* [Study material]

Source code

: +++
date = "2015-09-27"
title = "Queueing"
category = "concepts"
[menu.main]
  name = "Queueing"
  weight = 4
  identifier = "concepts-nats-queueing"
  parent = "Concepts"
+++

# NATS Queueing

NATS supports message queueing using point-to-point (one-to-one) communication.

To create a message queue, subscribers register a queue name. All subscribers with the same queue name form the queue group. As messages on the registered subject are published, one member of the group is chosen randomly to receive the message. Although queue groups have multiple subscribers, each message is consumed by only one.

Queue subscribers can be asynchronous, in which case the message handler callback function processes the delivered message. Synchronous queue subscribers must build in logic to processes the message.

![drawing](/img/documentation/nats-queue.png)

* [The task]
From the records above, copy only the lines starting with the line that holds "NATS supports message" and going on through the line that holds "To create a", exactly as written.

* [Answer space]
NATS supports message queueing using point-to-point (one-to-one) communication.

To create a message queue, subscribers register a queue name. All subscribers with the same queue name form the queue group. As messages on the registered subject are published, one member of the group is chosen randomly to receive the message. Although queue groups have multiple subscribers, each message is consumed by only one.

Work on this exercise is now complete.